Despite proving incapable of registering it for sale at Amazon – how do you “upload” documents, anyway? – I unleashed a veritable blizzard of pre-publication promotion for “Goshkin at Large.” An announcement at Facebook to all “friends,” known and unknown, and a massive targeted e-mailing garnered a dozen (misplaced) congratulations (What’s the big deal when you publish yourself?) and a more satisfying (if non-enforceable) half-dozen promises-of-purchase. But when I made my weekly trek to my P.O. box, all that awaited was a letter from my pen pal former client (pun semi-intended), currently serving life in Vacaville.
Maybe next time. (And have I mentioned how character-building a challenge it is to know everyone who bought your book and, more importantly, everyone who didn’t it and try not to let it affect your judgment of them?)
In other news:
1.) The buyer of “Most Outrageous,” responding to my request for his mailing address, identified himself as having come across my book while engaged in “background reading prior to an online seminar on pornography.” Since “M.O.” isn’t directly on point, being more about child sexual abuse, with a side trip into recovered memory, and, crucially, the evidentiary-admissibility measurement of relevance vs. prejudicial effect, when spplierd to the person of 1500 “Hustler” cartoons, I sent him a bonus pdf of my seminal treatise on hard core, “‘Yes! Yes!’ She Panted,” for which he has yet to thank me.

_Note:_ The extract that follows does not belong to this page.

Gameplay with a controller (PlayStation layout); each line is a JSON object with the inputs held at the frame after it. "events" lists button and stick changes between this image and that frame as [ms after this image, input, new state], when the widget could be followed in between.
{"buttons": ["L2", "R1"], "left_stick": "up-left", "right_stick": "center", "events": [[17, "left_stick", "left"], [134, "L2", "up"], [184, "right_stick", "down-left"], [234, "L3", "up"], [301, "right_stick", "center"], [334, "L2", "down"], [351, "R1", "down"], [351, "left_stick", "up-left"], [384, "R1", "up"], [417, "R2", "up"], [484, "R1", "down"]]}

2.) A basketball buddy/poet invited me to sign a Writers Against Trump petition. This may not seem like much, but, for a guy for whom any purchase of his work by a stranger, even a porn-studying one, is a thrill, to be recognized as a “Writer” by his peers (Well, one “peer”) is gratifying… And, yup, there’s my name on-line at this very moment, among hundreds, within shouting distance of Salman Rushdie’s.
3.) Chet Baker, in a 50-year-old interview with Dick Conte, re-broadcast this morning on KCSM: “If my following ever gets too big, I’ll figure I am doing something wrong.”